TASK TO CARRY OUT: Can you print every line of the entries below word for word, without changing anything?

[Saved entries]
Segment Open

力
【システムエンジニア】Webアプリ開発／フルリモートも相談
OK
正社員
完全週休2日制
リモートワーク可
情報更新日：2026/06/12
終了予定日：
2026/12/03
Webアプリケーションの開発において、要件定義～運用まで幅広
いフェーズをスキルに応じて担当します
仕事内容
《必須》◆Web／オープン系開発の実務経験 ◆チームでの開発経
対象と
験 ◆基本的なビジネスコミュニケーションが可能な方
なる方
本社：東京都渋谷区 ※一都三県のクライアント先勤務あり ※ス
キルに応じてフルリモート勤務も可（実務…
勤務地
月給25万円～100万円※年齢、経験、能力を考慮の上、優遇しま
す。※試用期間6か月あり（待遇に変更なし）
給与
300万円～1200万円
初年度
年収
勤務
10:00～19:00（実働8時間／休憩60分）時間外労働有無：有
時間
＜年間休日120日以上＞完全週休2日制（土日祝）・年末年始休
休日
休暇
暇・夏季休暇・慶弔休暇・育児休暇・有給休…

Segment Closed

FINISHED TASK:
力
【システムエンジニア】Webアプリ開発／フルリモートも相談
OK
正社員
完全週休2日制
リモートワーク可
情報更新日：2026/06/12
終了予定日：
2026/12/03
Webアプリケーションの開発において、要件定義～運用まで幅広
いフェーズをスキルに応じて担当します
仕事内容
《必須》◆Web／オープン系開発の実務経験 ◆チームでの開発経
対象と
験 ◆基本的なビジネスコミュニケーションが可能な方
なる方
本社：東京都渋谷区 ※一都三県のクライアント先勤務あり ※ス
キルに応じてフルリモート勤務も可（実務…
勤務地
月給25万円～100万円※年齢、経験、能力を考慮の上、優遇しま
す。※試用期間6か月あり（待遇に変更なし）
給与
300万円～1200万円
初年度
年収
勤務
10:00～19:00（実働8時間／休憩60分）時間外労働有無：有
時間
＜年間休日120日以上＞完全週休2日制（土日祝）・年末年始休
休日
休暇
暇・夏季休暇・慶弔休暇・育児休暇・有給休…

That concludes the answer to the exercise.